Monday, February 27, 2012

The Other Side of Nonsense

When last I blogged, I was responding to Julia's "eight books by March 14" challenge. Austin has, of course, already read well past eight, and is being appropriately gloaty. Julia has read five. I'm... slower, but my books are longer (really) and I have this whole "new job as a nurse in a town an hour away" thing going on. So every day is an adventure, but I try to get a little reading done anyway.

I finished Stephen King's 11/22/63 weeks ago, and damn... this one is a good one. I feel in love with Stephen King's work when I was fourteen and I have never given up on him (no, not even after Gerald's Game). 11/22/63 is probably his best work in years, and I say that as someone who really enjoyed both Duma Key and Full Dark, No Stars. Did I have some quarrels with the new novel? Yes. The basic concept is a time travel book - the protagonist goes back in time to try to save JFK from being assassinated. Most of the story is set in the past, and most of it rocks along compellingly. It drags a bit at times when King offers too much detail about Lee Harvey Oswald's politics and associations, and I have a quarrel with the heavy-handedness of aspects of the end of the story, but overall this one deserves an A. Note to those of sentimental disposition: having several tissues handy for the last few pages is helpful. This book will have a permanent spot on the bookshelves at my house. Not surprisingly.

I moved from the sublime to the ridiculous next, picking up The Other Side of Midnight by Sidney Sheldon. I remembered enjoying it when I was in high school... and it is compulsively readable, but for all the wrong reasons. It's entertaining but stupid, and I spent most of the book wondering just who the protagonist was even supposed to be.

There's nothing particularly believable in this (or any book by Sidney Sheldon, as I recall); it's full of rich, beautiful, wildly talented people, all of whom are having an unrealistic amount of badly described sex. The main character, Noelle, becomes rich and famous with almost no effort, and of course she's luminously beautiful, a fantastic cook, and no man she's ever been with can forget her. Her only motivation in life, though, is to get revenge on Larry, the first man she ever loved, a cocky playboy womanizer pilot.
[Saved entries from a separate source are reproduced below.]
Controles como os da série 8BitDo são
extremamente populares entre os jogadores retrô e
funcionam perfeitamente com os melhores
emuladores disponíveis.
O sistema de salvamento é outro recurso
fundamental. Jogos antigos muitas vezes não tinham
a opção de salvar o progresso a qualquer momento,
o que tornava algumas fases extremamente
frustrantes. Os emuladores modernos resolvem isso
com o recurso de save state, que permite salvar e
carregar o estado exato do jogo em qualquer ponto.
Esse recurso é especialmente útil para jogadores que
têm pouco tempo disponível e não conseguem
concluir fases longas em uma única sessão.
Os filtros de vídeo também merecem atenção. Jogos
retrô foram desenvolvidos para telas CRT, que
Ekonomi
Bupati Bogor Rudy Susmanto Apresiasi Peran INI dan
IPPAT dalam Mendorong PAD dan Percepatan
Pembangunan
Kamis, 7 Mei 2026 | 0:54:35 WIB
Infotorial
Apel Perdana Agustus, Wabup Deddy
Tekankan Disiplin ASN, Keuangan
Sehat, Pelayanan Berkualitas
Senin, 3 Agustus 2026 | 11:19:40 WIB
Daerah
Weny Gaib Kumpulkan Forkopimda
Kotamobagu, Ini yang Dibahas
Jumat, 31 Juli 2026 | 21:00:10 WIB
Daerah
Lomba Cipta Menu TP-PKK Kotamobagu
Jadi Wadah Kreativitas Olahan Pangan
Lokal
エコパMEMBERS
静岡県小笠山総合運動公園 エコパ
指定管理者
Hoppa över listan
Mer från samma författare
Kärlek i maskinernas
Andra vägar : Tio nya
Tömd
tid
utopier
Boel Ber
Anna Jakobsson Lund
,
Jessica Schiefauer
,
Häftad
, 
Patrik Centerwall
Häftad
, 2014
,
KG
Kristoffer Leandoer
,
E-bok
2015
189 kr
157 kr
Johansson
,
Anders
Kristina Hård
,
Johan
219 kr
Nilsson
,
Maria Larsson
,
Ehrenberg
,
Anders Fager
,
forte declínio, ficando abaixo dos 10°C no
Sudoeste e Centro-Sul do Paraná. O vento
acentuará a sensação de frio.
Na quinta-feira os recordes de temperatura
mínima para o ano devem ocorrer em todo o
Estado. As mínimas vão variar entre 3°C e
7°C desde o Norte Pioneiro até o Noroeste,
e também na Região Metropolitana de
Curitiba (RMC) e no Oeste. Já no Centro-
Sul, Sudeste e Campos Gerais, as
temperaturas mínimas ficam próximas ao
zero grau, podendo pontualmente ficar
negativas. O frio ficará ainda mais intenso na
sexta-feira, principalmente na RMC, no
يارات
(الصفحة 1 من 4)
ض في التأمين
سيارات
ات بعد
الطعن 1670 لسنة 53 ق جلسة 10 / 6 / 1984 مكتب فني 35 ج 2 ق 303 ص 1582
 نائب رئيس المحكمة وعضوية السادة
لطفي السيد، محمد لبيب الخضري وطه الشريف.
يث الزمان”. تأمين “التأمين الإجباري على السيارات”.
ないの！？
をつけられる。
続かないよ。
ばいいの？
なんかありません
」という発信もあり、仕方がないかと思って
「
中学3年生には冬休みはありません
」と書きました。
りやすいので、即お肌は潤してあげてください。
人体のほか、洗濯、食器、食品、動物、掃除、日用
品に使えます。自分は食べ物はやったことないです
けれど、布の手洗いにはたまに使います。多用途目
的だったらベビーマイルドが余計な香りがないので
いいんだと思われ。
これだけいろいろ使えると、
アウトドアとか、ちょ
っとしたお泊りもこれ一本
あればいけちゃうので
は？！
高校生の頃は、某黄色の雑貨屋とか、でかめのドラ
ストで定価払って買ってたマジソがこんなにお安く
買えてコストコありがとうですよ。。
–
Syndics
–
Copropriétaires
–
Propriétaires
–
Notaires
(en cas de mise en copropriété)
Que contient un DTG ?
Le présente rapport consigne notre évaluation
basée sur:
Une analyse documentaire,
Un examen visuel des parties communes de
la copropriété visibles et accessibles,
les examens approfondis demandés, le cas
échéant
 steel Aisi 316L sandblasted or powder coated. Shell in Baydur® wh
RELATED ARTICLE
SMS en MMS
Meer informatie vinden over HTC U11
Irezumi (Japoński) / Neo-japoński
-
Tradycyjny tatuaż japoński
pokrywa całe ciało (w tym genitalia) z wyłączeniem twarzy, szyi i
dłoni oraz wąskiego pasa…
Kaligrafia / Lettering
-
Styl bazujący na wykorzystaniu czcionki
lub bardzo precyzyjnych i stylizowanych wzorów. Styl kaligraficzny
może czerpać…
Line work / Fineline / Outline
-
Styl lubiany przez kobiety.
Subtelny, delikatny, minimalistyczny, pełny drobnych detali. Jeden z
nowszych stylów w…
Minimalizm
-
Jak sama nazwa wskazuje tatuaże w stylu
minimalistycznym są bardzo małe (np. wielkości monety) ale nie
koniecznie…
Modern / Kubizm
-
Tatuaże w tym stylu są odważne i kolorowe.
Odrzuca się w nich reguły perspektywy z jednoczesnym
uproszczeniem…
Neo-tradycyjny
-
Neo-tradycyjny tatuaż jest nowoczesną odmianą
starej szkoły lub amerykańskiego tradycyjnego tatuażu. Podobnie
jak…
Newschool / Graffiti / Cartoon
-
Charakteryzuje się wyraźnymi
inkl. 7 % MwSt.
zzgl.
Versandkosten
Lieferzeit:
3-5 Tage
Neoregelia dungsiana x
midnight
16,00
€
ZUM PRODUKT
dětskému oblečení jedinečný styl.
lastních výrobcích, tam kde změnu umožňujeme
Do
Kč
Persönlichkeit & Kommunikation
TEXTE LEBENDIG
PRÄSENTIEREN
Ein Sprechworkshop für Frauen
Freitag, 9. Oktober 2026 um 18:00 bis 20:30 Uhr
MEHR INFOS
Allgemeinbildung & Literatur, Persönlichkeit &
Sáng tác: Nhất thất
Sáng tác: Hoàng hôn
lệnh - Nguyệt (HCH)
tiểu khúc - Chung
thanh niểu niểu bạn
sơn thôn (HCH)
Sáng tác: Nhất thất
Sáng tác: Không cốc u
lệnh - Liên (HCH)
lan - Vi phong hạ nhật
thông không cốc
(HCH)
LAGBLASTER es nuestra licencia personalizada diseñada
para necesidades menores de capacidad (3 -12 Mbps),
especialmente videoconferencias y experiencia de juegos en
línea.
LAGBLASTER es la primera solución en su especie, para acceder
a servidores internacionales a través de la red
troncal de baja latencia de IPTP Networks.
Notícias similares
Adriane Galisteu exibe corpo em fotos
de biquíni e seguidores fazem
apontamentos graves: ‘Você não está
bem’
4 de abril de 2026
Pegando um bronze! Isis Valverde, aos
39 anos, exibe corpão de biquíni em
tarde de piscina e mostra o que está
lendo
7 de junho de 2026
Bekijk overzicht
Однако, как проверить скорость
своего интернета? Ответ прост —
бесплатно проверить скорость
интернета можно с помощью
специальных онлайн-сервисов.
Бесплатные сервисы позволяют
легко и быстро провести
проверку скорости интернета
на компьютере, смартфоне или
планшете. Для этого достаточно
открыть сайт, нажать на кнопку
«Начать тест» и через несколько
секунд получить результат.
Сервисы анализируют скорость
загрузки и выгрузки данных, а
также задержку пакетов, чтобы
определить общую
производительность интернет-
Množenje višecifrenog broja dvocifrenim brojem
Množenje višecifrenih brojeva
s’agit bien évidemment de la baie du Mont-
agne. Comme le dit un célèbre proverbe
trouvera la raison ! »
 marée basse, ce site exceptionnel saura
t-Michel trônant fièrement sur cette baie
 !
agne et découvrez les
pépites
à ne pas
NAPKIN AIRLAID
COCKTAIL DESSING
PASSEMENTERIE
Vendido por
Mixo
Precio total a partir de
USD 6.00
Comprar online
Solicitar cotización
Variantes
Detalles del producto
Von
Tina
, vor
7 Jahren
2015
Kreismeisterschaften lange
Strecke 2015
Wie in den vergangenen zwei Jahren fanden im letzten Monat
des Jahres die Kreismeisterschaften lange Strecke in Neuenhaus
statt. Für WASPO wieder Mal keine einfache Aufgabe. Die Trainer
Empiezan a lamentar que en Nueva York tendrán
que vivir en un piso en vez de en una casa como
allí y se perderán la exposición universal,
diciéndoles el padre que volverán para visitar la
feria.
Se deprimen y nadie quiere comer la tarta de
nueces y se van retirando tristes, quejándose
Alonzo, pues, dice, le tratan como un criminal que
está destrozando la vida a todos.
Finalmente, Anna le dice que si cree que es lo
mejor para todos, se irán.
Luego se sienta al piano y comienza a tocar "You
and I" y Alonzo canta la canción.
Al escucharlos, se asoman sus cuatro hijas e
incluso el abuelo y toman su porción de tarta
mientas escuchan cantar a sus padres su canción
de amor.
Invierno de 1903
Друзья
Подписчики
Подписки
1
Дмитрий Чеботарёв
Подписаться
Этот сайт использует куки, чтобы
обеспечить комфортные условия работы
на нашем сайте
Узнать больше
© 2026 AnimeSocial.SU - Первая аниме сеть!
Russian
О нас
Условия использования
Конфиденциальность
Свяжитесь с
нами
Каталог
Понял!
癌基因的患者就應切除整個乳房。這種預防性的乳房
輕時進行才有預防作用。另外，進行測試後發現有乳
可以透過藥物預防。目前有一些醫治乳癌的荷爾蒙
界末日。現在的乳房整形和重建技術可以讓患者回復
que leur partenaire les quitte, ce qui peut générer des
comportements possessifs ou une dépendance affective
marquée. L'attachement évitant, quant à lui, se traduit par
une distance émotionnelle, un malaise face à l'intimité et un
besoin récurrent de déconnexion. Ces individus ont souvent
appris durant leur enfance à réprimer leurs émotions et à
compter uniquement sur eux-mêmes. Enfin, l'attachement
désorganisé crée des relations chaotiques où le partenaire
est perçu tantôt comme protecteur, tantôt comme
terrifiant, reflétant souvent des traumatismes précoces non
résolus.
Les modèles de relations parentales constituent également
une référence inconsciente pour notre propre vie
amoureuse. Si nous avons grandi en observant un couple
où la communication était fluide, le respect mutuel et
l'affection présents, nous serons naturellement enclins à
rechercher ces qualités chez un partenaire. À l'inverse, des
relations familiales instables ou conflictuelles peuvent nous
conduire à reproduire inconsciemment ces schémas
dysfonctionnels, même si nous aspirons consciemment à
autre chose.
This book is set mid-twentieth century, and much of it is set against the backdrop of World War II. There's one minor character that can be described as a hero (a doctor who fights against the Nazis), but everyone else is consistently out for themselves. This flaw might make the characters likable if they had any other flaws... they just seem like paper dolls.

Curiosity compelled me to finish, and it is amusing, but this book is going in the donation pile. A better title for it would have been The Other Side of Nonsense.

I'm currently reading two more books; Diana Gabaldon's The Scottish Prisoner and Max Brooks' World War Z. I'm still hoping to get those eight books read by March 14... three down, five to finish.